The Paducah facility in western Kentucky was the first to restart conversion of depleted uranium hexafluoride (DUF6) into depleted uranium oxide. That was in November 2021, after an extended pandemic outage for renovations. The Portsmouth Site in Piketon, Ohio restarted in July, an agency spokesperson said via email.
Both DUF6 plants started back up “with improved safety, performance and facilities” after renovations during the COVID-19 pandemic, Joel Bradburne, who heads DOE’s Portsmouth-Paducah Project Office, said Tuesday.
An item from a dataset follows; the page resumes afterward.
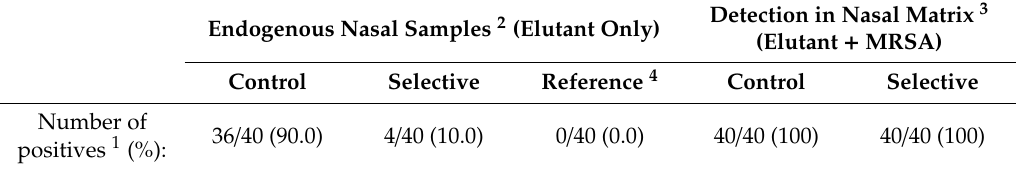
Table 5. Screen performance with non-colonized nasal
One of the biggest upgrades is a new “bulk hydrogen” backup system that ensures uninterrupted delivery of hydrogen to the conversion process, Bradburne said in a press release. The new system installed by subcontractor Air Products stores and delivers excess hydrogen from onsite generating units that supplement hydrogen delivered by truck, DOE said.
“The bulk hydrogen upgrade has been instrumental in improving the versatility and reliability of operations at both plants,” said Zak Lafontaine, DOE’s DUF6 program manager. “In less than a year, we can already directly attribute more than 50 days of additional conversion operations to this key plant improvement.”
Both DUF6 conversion plants, run by contractor Mid-America Conversion Services went offline in March 2020 after the onset of the COVID-19 pandemic in the United States. Before restarting the facilities, DOE decided to carry out various plant renovations, including the hydrogen.
The plants enable DOE to convert leftover DUF6 from the Cold War into a uranium oxide form that’s easier to transport, ship or dispose of. The National Nuclear Security Administration plans to use roughly 800 metric tons of depleted uranium hexafluoride from Portsmouth annually for its nuclear-weapon refurbishments.
The DOE Office of Environmental Management is currently reviewing proposals for a new contract combining the DUF6 work held by the Atkins, Westinghouse, Fluor partnership with some operational and cleanup-related work at Portsmouth and Paducah. The new contract could be worth $2.9 billion over 10 years.